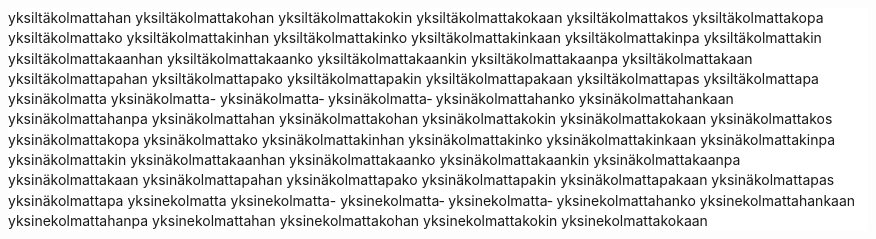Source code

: yksiltäkolmattahan
yksiltäkolmattakohan
yksiltäkolmattakokin
yksiltäkolmattakokaan
yksiltäkolmattakos
yksiltäkolmattakopa
yksiltäkolmattako
yksiltäkolmattakinhan
yksiltäkolmattakinko
yksiltäkolmattakinkaan
yksiltäkolmattakinpa
yksiltäkolmattakin
yksiltäkolmattakaanhan
yksiltäkolmattakaanko
yksiltäkolmattakaankin
yksiltäkolmattakaanpa
yksiltäkolmattakaan
yksiltäkolmattapahan
yksiltäkolmattapako
yksiltäkolmattapakin
yksiltäkolmattapakaan
yksiltäkolmattapas
yksiltäkolmattapa
yksinäkolmatta
yksinäkolmatta-
yksinäkolmatta‐
yksinäkolmatta‑
yksinäkolmattahanko
yksinäkolmattahankaan
yksinäkolmattahanpa
yksinäkolmattahan
yksinäkolmattakohan
yksinäkolmattakokin
yksinäkolmattakokaan
yksinäkolmattakos
yksinäkolmattakopa
yksinäkolmattako
yksinäkolmattakinhan
yksinäkolmattakinko
yksinäkolmattakinkaan
yksinäkolmattakinpa
yksinäkolmattakin
yksinäkolmattakaanhan
yksinäkolmattakaanko
yksinäkolmattakaankin
yksinäkolmattakaanpa
yksinäkolmattakaan
yksinäkolmattapahan
yksinäkolmattapako
yksinäkolmattapakin
yksinäkolmattapakaan
yksinäkolmattapas
yksinäkolmattapa
yksinekolmatta
yksinekolmatta-
yksinekolmatta‐
yksinekolmatta‑
yksinekolmattahanko
yksinekolmattahankaan
yksinekolmattahanpa
yksinekolmattahan
yksinekolmattakohan
yksinekolmattakokin
yksinekolmattakokaan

■ ■ ■ ■ ■

ACTION ITEM -
Please repeat the data above exactly as it appears, pictures excluded.

ANSWER TO THIS PROBLEM -
Source code

: yksiltäkolmattahan
yksiltäkolmattakohan
yksiltäkolmattakokin
yksiltäkolmattakokaan
yksiltäkolmattakos
yksiltäkolmattakopa
yksiltäkolmattako
yksiltäkolmattakinhan
yksiltäkolmattakinko
yksiltäkolmattakinkaan
yksiltäkolmattakinpa
yksiltäkolmattakin
yksiltäkolmattakaanhan
yksiltäkolmattakaanko
yksiltäkolmattakaankin
yksiltäkolmattakaanpa
yksiltäkolmattakaan
yksiltäkolmattapahan
yksiltäkolmattapako
yksiltäkolmattapakin
yksiltäkolmattapakaan
yksiltäkolmattapas
yksiltäkolmattapa
yksinäkolmatta
yksinäkolmatta-
yksinäkolmatta‐
yksinäkolmatta‑
yksinäkolmattahanko
yksinäkolmattahankaan
yksinäkolmattahanpa
yksinäkolmattahan
yksinäkolmattakohan
yksinäkolmattakokin
yksinäkolmattakokaan
yksinäkolmattakos
yksinäkolmattakopa
yksinäkolmattako
yksinäkolmattakinhan
yksinäkolmattakinko
yksinäkolmattakinkaan
yksinäkolmattakinpa
yksinäkolmattakin
yksinäkolmattakaanhan
yksinäkolmattakaanko
yksinäkolmattakaankin
yksinäkolmattakaanpa
yksinäkolmattakaan
yksinäkolmattapahan
yksinäkolmattapako
yksinäkolmattapakin
yksinäkolmattapakaan
yksinäkolmattapas
yksinäkolmattapa
yksinekolmatta
yksinekolmatta-
yksinekolmatta‐
yksinekolmatta‑
yksinekolmattahanko
yksinekolmattahankaan
yksinekolmattahanpa
yksinekolmattahan
yksinekolmattakohan
yksinekolmattakokin
yksinekolmattakokaan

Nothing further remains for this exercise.